A two-tier health system

While Tunisian private clinics are thriving and attracting patients from across Africa and beyond, the public health system in Tunisia is in dire straits.

Tunisian public hospitals are facing serious structural problems. Under-equipment, an exodus of medical staff, a shortage of medicines and dilapidated infrastructure are the daily lot. In 2019, tragic incidents had already highlighted the failures of the system: the death of 15 infants in a public maternity ward or the following year, the fatal fall of a young doctor in a dilapidated elevator at the Jendouba hospital, thus illustrating the poor state of Tunisian hospitals.

Tunisians often face long waiting times and poor quality of care. Health care is becoming privatized. Those who can afford it turn to private clinics, which are often inaccessible to the poorest due to high costs.

A report “The Right to Health in the Time of the Covid-19 Crisis” by the Tunisian Forum for Economic and Social Rights (2021) highlights the deep inequalities in access to care. Nearly 2 million Tunisians have no social coverage for health, and among the poorest, more than 77% were unable to consult a doctor when they needed one due to lack of resources.

According to the same source, almost half of the medical equipment in the public health sector is broken and not operational. This chronic under-equipment of the public sector contrasts sharply with the modern equipment deployed in private clinics.

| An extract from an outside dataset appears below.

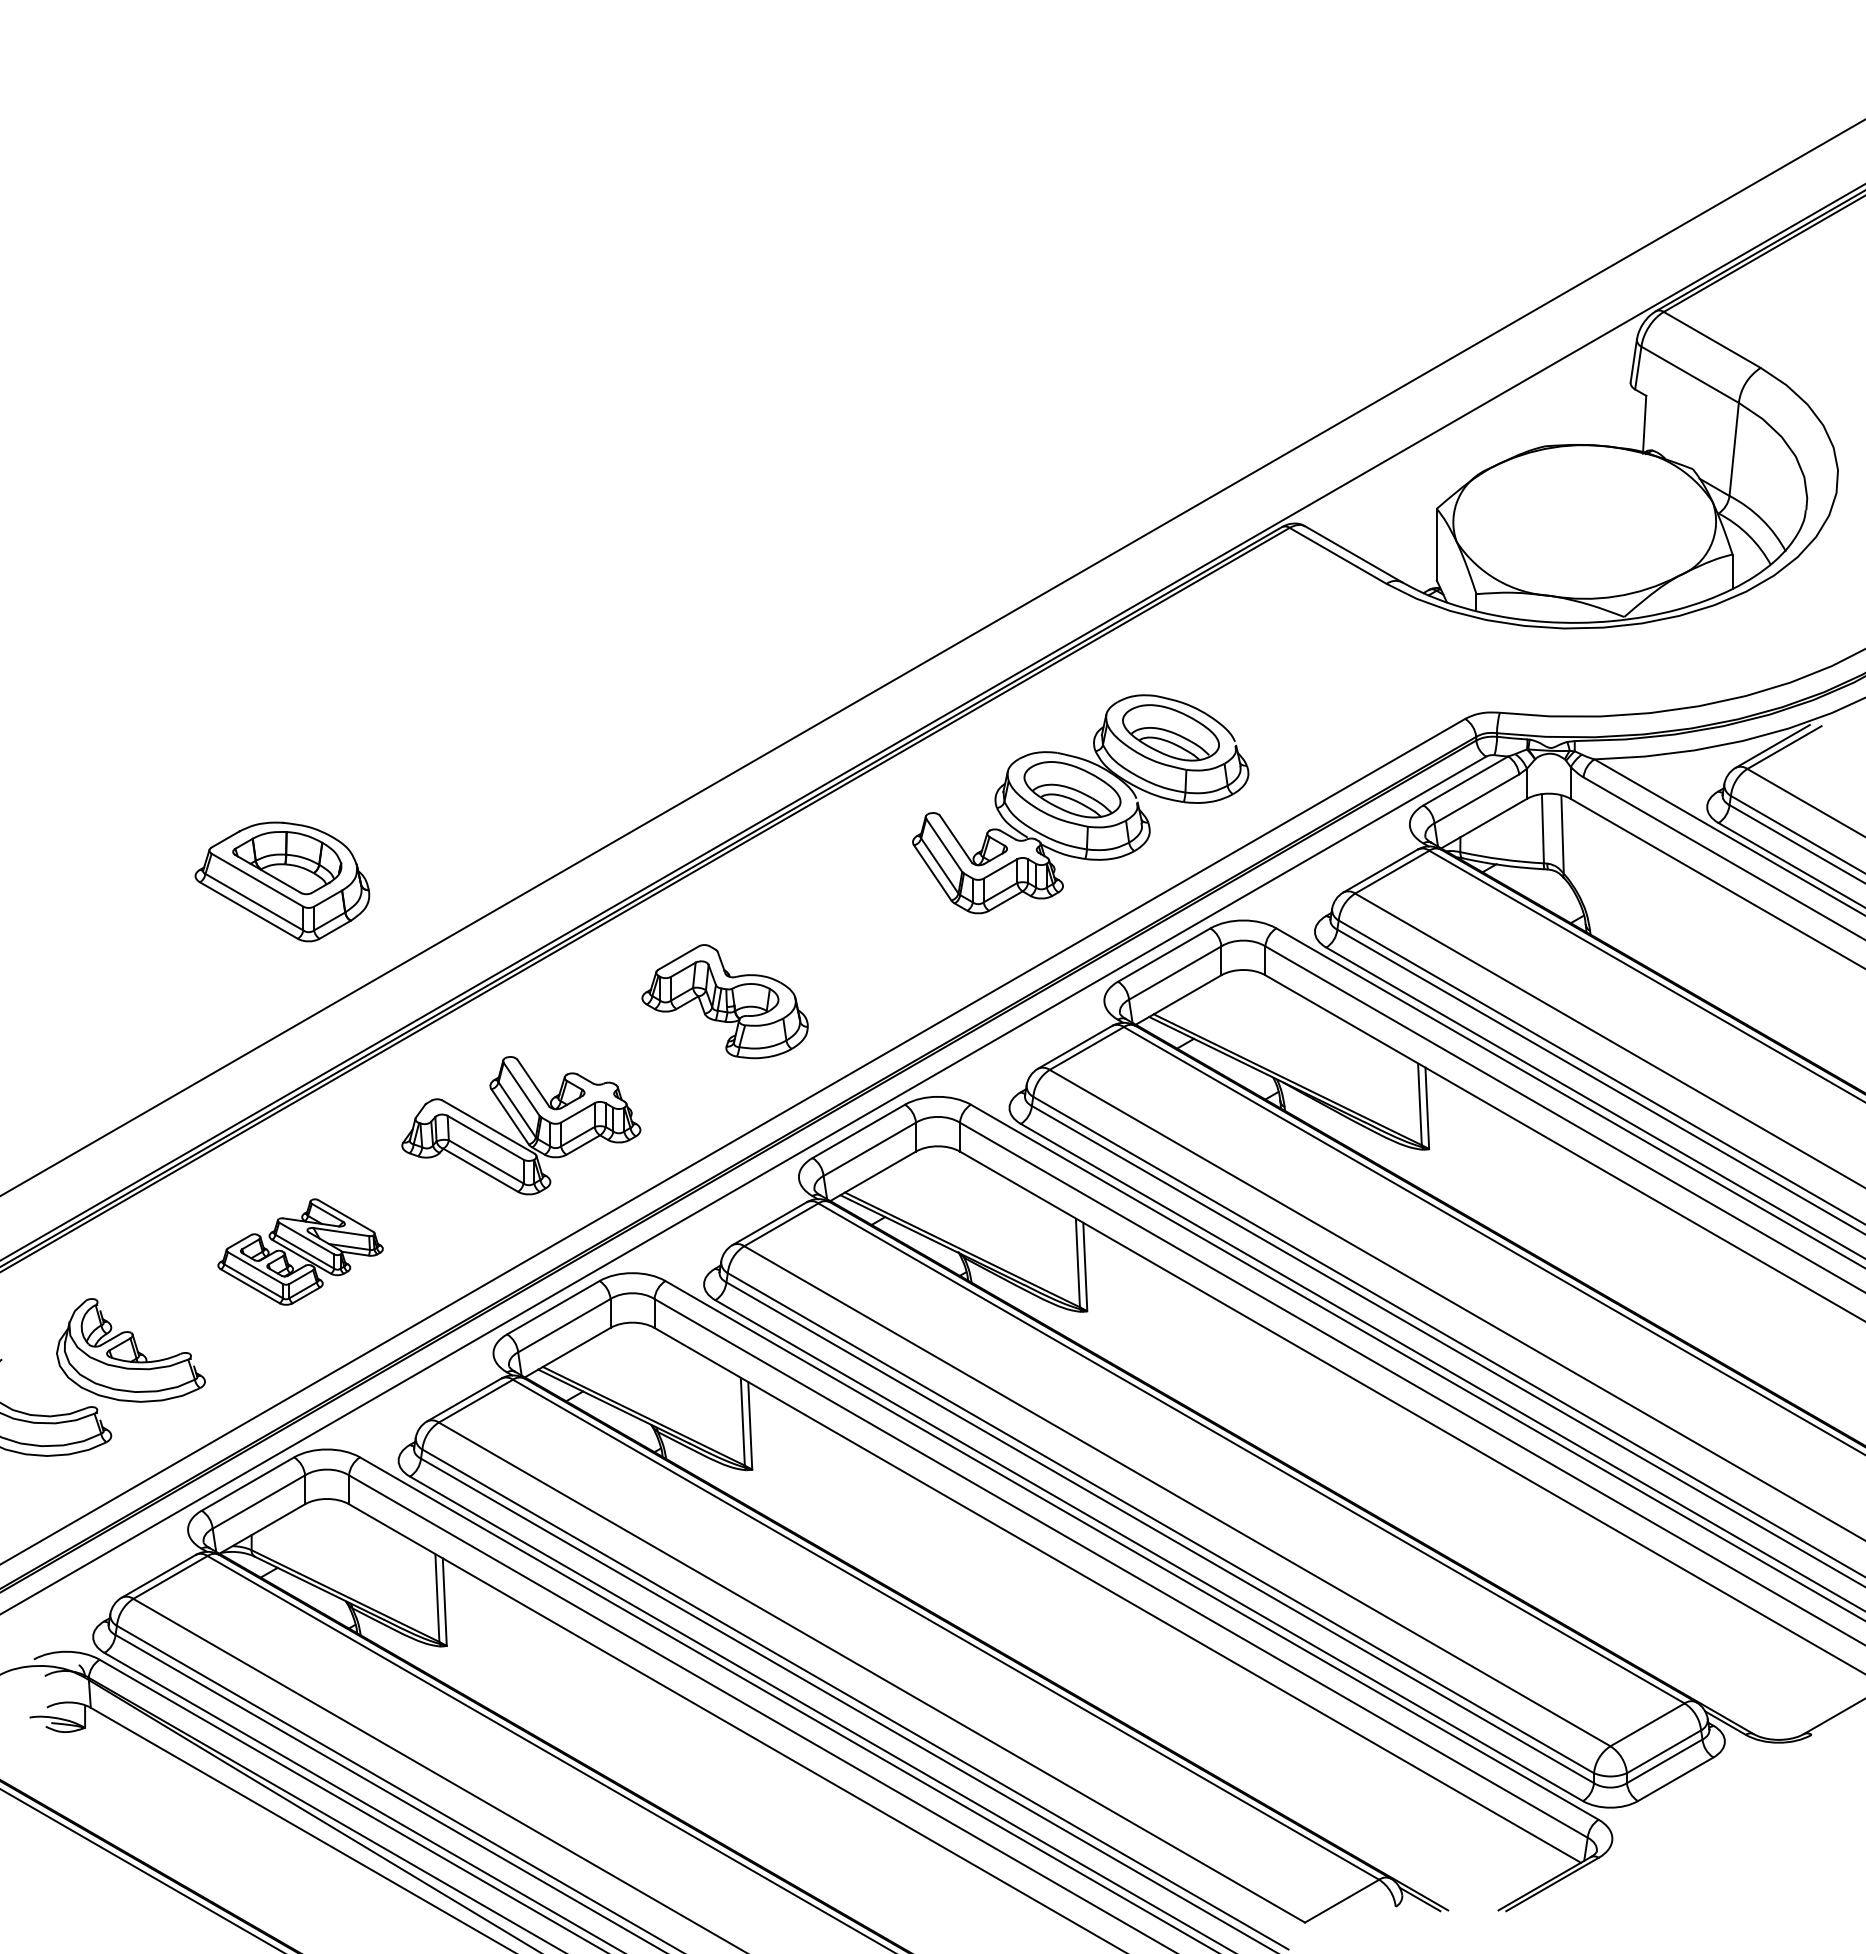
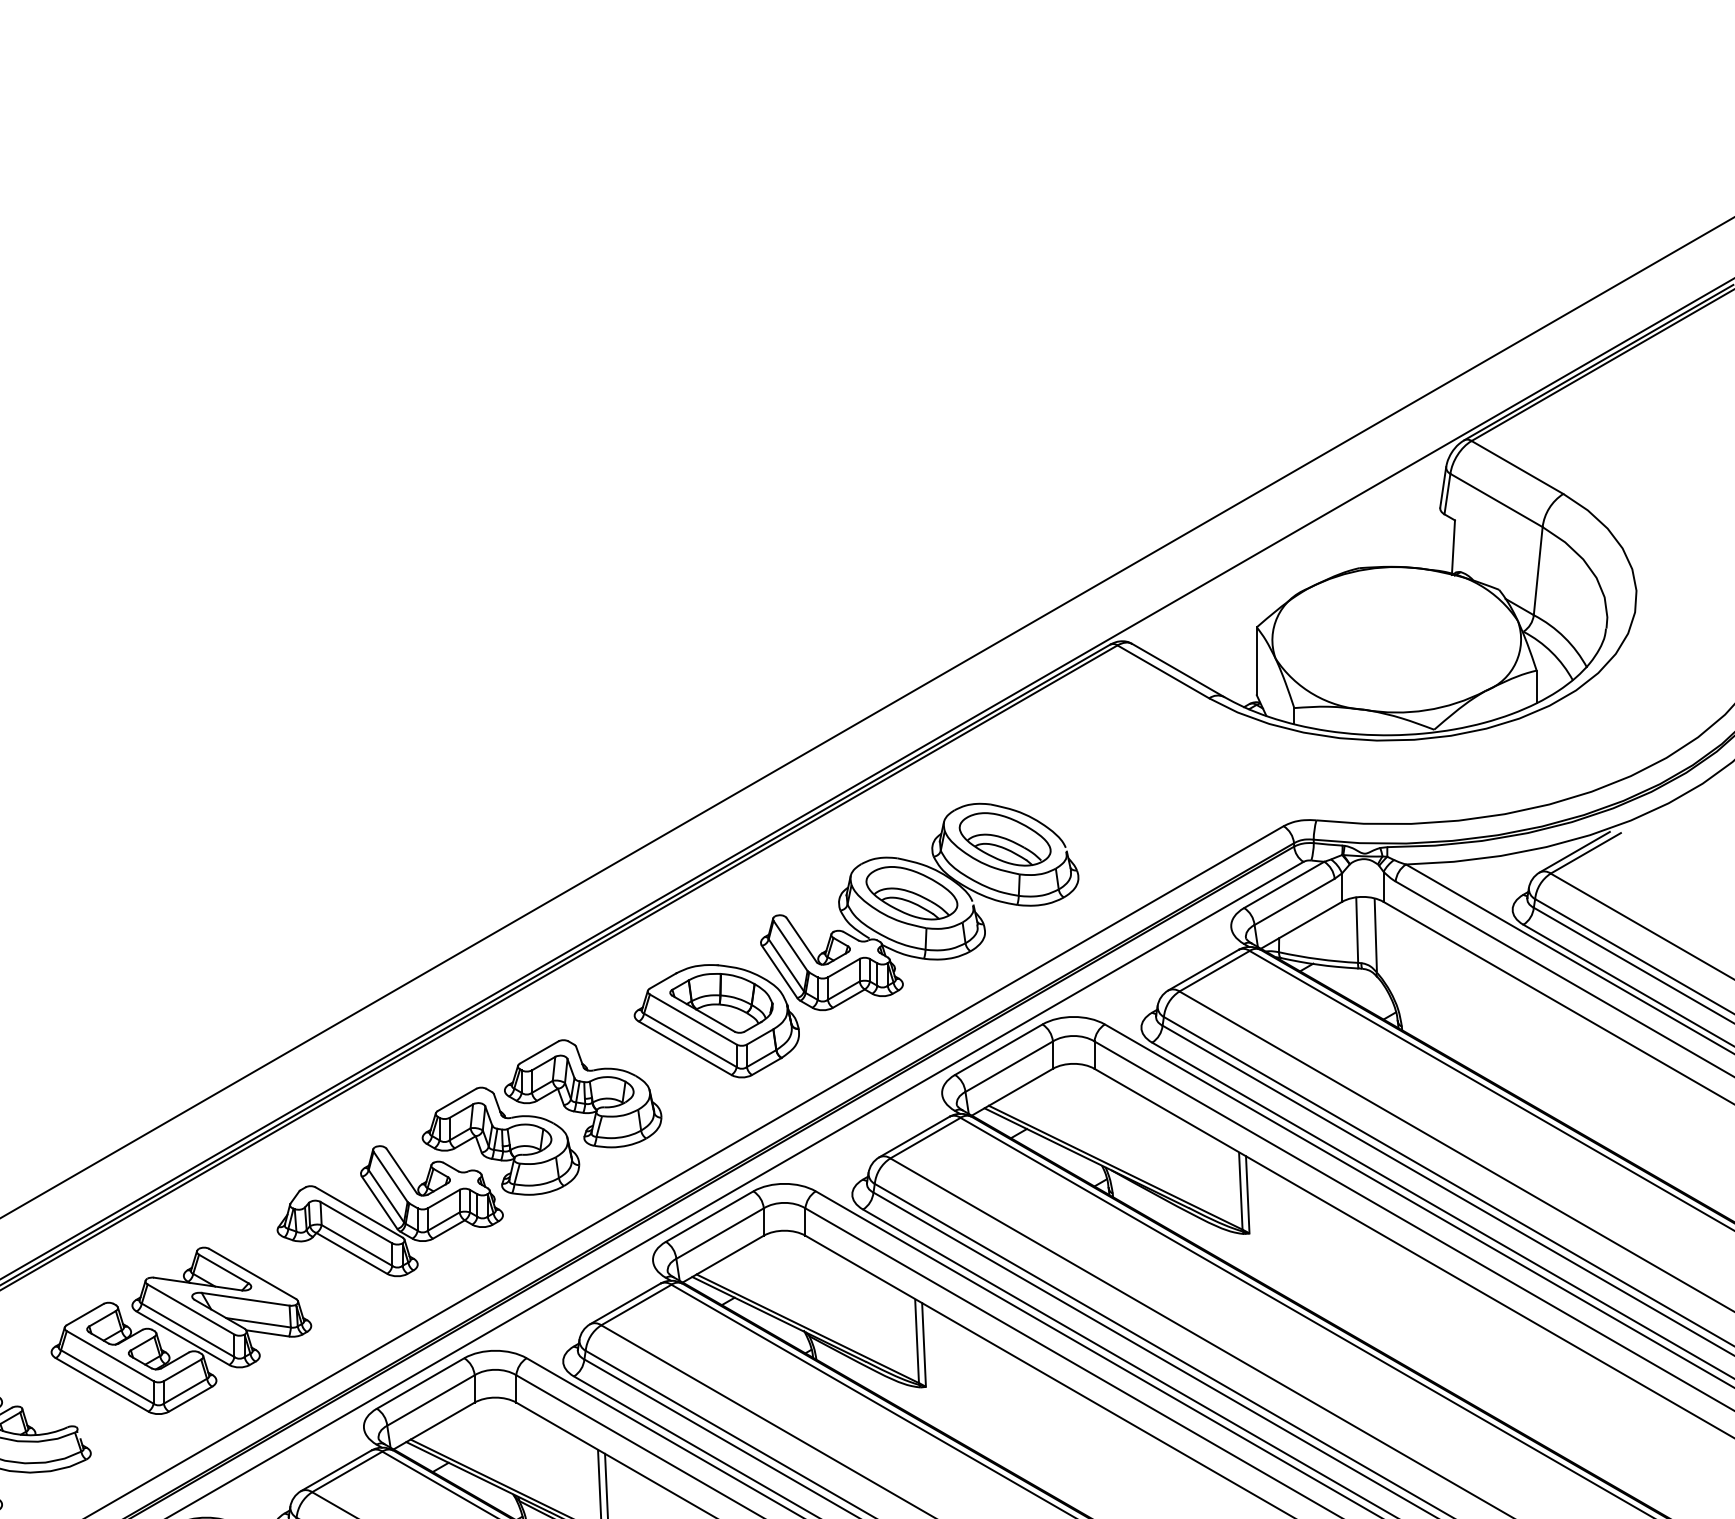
part: (282, 881) -> (716, 1020), moved
part: (637, 1051) -> (500, 1140), added
part: (300, 1251) -> (181, 1330), size x1.67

During several demonstrations, health workers have sounded the alarm about the deterioration of hospitals and the disengagement of the State in matters of health. Due to a lack of resources, they are leaving the country en masse for France, Germany or the Gulf States, where they are offered better working conditions. “It is no longer only the young who are leaving, but also the elderly,” lamented Slim Ben Salah, president of the National Council of the Order of Physicians of Tunisia, in 2020. This brain drain is exacerbated by erratic management, illustrated by the instability of health ministers, with 17 changes since the revolution. All the more so since the situation is aggravated by governance problems and persistent corruption, making it difficult to implement a coherent health policy.